» **Assigned task**: Your task is to find every line of the data that holds the string "focus" and copy it.

» **Extracted page text data**:
********

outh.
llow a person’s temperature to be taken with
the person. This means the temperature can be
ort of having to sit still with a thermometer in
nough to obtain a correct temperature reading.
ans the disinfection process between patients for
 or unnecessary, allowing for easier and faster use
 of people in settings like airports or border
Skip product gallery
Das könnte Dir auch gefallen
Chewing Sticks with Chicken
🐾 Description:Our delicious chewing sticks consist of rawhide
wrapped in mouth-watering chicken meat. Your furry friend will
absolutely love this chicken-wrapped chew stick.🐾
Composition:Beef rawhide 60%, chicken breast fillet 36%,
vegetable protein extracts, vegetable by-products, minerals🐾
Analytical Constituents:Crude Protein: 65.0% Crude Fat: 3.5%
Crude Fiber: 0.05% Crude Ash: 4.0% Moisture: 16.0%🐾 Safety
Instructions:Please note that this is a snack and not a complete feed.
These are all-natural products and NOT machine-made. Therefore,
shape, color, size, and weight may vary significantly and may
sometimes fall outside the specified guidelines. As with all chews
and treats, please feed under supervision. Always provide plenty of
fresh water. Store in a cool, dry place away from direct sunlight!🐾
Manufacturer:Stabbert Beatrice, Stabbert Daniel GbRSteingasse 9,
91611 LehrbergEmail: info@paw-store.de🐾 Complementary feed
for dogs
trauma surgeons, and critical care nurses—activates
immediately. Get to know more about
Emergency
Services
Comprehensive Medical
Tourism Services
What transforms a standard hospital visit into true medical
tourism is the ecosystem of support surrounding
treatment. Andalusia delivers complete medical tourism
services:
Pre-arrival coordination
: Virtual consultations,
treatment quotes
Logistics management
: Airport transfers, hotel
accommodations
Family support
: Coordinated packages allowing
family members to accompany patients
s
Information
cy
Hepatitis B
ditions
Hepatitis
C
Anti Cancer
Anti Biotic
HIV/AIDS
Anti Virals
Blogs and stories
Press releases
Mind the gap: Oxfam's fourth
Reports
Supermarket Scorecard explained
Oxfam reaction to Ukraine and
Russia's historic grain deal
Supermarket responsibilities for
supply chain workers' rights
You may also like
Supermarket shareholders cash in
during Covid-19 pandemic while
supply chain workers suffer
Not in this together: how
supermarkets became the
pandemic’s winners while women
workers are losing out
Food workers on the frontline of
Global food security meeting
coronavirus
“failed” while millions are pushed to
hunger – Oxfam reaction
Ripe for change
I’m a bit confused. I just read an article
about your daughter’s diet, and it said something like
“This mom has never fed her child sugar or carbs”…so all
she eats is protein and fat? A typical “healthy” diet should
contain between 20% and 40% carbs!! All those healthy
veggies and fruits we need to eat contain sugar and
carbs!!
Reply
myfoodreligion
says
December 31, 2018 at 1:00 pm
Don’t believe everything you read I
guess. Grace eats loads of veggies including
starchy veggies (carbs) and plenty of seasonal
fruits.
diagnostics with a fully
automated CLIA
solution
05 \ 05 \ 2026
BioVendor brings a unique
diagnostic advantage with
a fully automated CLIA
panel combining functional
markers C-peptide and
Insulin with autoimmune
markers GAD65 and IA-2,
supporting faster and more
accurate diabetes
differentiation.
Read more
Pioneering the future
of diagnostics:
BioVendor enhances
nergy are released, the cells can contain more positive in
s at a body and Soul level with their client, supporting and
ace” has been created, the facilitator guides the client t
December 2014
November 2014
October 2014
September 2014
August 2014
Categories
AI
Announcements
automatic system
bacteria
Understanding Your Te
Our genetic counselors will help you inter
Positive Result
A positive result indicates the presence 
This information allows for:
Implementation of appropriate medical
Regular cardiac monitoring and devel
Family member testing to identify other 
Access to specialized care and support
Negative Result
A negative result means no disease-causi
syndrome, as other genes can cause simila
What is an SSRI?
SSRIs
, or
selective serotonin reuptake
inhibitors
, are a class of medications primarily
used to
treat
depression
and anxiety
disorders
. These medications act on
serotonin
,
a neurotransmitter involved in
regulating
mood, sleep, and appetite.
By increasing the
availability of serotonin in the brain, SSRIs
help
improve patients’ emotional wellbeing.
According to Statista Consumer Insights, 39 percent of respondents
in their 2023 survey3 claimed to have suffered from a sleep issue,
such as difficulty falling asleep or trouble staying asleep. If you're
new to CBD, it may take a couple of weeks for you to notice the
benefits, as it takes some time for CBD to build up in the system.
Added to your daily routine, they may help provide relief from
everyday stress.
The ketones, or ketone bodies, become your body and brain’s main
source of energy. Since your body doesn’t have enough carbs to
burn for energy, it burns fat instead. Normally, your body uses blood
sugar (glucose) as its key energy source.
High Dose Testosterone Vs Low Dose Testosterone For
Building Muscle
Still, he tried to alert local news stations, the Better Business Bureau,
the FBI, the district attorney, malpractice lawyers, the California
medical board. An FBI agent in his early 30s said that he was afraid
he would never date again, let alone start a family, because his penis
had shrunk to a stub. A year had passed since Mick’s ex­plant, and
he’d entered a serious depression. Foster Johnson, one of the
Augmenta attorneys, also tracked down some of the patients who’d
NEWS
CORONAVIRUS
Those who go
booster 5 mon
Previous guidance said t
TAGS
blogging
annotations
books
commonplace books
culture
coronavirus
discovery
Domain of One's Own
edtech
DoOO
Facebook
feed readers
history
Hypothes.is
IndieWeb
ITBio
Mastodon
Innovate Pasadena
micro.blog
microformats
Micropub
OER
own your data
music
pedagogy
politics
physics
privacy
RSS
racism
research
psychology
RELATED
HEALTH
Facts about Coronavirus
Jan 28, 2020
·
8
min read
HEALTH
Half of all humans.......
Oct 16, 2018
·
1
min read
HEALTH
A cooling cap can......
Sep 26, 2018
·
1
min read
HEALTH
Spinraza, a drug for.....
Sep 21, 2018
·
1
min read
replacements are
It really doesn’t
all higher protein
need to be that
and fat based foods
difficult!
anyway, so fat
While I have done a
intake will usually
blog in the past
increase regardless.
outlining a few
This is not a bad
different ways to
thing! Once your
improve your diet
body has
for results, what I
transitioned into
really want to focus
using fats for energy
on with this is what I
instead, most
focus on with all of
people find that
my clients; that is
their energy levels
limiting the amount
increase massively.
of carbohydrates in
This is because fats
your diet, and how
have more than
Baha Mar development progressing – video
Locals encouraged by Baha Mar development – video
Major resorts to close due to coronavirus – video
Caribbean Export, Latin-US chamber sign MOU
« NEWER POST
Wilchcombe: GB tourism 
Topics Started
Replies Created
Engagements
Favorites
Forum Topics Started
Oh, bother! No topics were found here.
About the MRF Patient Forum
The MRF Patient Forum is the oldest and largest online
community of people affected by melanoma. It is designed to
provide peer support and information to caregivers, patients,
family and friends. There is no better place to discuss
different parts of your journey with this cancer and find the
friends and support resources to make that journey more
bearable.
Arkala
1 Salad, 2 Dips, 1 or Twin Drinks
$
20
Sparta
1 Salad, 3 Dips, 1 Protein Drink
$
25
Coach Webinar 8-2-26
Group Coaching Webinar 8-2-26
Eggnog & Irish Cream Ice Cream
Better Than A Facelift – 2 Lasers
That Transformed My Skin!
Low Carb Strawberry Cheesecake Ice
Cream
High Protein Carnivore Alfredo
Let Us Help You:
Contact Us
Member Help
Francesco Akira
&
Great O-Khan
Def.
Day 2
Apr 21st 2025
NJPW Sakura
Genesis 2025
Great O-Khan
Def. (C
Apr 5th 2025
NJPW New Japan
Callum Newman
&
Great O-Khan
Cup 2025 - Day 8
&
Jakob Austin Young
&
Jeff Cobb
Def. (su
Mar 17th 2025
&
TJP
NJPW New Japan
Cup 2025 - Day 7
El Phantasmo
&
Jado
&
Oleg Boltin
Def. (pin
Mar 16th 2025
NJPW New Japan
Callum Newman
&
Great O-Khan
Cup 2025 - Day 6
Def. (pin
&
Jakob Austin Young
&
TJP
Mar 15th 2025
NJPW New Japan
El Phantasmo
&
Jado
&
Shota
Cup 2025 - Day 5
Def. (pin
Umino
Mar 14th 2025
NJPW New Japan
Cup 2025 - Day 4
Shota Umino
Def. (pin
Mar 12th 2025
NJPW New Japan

********

» **Exercise output**:
really want to focus
focus on with all of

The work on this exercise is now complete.